コーヒーで、果実園を歩くような感覚。
「コロンビアコーヒー」と聞くと、多くの人が「飲みやすい」「バランスがいい」というイメージを持つのではないでしょうか。でもこのビジャ・ファティマは、そのイメージをさらに上回る一杯です。チェリーの甘さ、赤スグリの酸味、ダークチョコレートの深み——飲むたびに「フルーツを食べているのか、コーヒーを飲んでいるのか」と感じる、エレガントな風味が特徴です。
蹴豆珈琲が「果実の誘惑」と名付けた理由が、一口でわかります。
コロンビア ウイラ州って?
コロンビアは南アメリカの北部に位置し、世界屈指のコーヒー産地として知られています。赤道に近いながらも、アンデス山脈の高地が広がるため、コーヒー栽培に最適な気候を持っています。
このコーヒーの産地はウイラ州 サン・アグスティン。南部アンデスに位置するこの地域は、標高1,690〜1,880mという非常に高い場所にあります。昼は温暖、夜は冷涼という大きな寒暖差が、豆に豊かな酸味と甘みをゆっくりと蓄積させます。
サン・アグスティンは世界遺産にも登録された古代遺跡で有名な地域です。数千年前の文明が育んだ大地で、今もコーヒー農家が丁寧に豆を育てています。
小さな農家が集まって作る、大きな品質
ビジャ・ファティマのコーヒーを作るのは、この地域で暮らす小規模農家たちです。大きな農園ではなく、家族経営の小さな農家が丁寧に手摘みで収穫しています。
コロンビアの高地では、標高が高い分だけコーヒーの実の成熟がゆっくり進みます。その分、糖分と酸味がじっくりと豆に凝縮され、複雑で深みのある風味が生まれます。小農家の手仕事が生む、品格のある一杯です。
「フリーウォッシュド」って何が違うの?
このコーヒーの精製方法はフリーウォッシュド(完全水洗式)。通常のウォッシュドと基本は同じですが、さらに徹底的に水で洗浄することで、豆の表面をよりクリーンな状態に仕上げます。

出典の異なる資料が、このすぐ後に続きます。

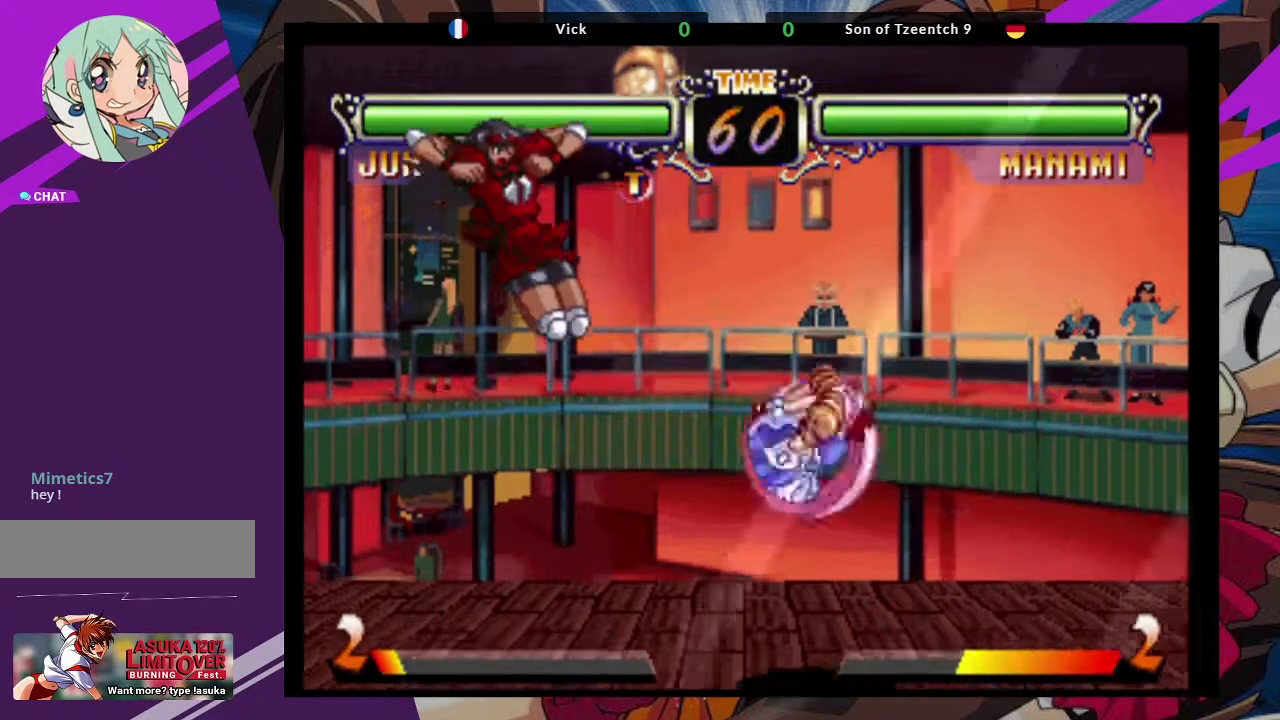
{"buttons": [], "left_stick": "down-right", "events": [[133, "CIRCLE", "down"], [217, "CIRCLE", "up"], [500, "left_stick", "down-right"]]}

収穫したコーヒーの実から外皮と果肉を除去した後、発酵槽で一定時間発酵させ、大量の清水で完全に洗浄します。豆に余分なものが一切残らないため、コーヒー本来の味が最もクリアに表現されます。
結果として、フルーティな酸味が鮮明に出て、後味がきれいに消えていく「透明感のある風味」になります。ビジャ・ファティマのチェリーや赤スグリの風味が際立つ理由がここにあります。
どんな味がするの?
おいしく飲むコツ
焙煎度:浅煎り〜中煎りがおすすめ。チェリーや赤スグリのフルーティな酸味が最もよく出ます。
ハンドドリップ:お湯は88〜91℃。少し低めの温度でゆっくり注ぐと、果実感が華やかに引き立ちます。
ホット一択:このコーヒーはホットで飲むのが一番。温かい状態でゆっくり飲むと、チェリーとチョコレートの複雑な風味が時間をかけて変化していきます。
ペアリング:ベリー系のジャムを使ったスコーンや、ダークチョコレートとの相性が最高です。
「コーヒーってこんなに華やかなの?」——このコロンビアは、そんな驚きを運んでくれる一杯です。ゆっくりと時間をかけて、果実の変化を楽しんでください。